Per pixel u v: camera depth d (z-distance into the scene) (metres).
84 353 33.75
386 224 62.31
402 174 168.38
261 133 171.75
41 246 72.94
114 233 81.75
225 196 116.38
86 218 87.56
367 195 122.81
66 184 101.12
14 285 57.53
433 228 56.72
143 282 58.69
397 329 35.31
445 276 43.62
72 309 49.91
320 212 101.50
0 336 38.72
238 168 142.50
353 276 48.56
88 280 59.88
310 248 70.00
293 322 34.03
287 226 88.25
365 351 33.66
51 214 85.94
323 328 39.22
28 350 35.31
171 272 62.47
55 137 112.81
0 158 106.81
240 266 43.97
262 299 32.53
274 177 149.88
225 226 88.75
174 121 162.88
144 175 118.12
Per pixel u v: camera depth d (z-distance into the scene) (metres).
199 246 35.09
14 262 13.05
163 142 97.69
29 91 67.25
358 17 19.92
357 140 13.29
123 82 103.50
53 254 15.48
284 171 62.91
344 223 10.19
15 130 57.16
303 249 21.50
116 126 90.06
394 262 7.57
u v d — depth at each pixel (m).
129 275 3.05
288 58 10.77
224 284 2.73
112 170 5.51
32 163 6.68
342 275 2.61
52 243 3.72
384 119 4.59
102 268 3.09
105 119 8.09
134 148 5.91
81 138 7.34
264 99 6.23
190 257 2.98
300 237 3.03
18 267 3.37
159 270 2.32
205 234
···
# [WORK REQUIRED]
Set down the listing above in full, please, exactly as it appears.

# [WRITTEN REPLY]
Per pixel u v: camera depth d (z-distance into the scene) (metres).
84 353 33.75
386 224 62.31
402 174 168.38
261 133 171.75
41 246 72.94
114 233 81.75
225 196 116.38
86 218 87.56
367 195 122.81
66 184 101.12
14 285 57.53
433 228 56.72
143 282 58.69
397 329 35.31
445 276 43.62
72 309 49.91
320 212 101.50
0 336 38.72
238 168 142.50
353 276 48.56
88 280 59.88
310 248 70.00
293 322 34.03
287 226 88.25
365 351 33.66
51 214 85.94
323 328 39.22
28 350 35.31
171 272 62.47
55 137 112.81
0 158 106.81
240 266 43.97
262 299 32.53
274 177 149.88
225 226 88.75
174 121 162.88
144 175 118.12
Per pixel u v: camera depth d (z-distance into the scene) (metres).
199 246 35.09
14 262 13.05
163 142 97.69
29 91 67.25
358 17 19.92
357 140 13.29
123 82 103.50
53 254 15.48
284 171 62.91
344 223 10.19
15 130 57.16
303 249 21.50
116 126 90.06
394 262 7.57
u v d — depth at each pixel (m).
129 275 3.05
288 58 10.77
224 284 2.73
112 170 5.51
32 163 6.68
342 275 2.61
52 243 3.72
384 119 4.59
102 268 3.09
105 119 8.09
134 148 5.91
81 138 7.34
264 99 6.23
190 257 2.98
300 237 3.03
18 267 3.37
159 270 2.32
205 234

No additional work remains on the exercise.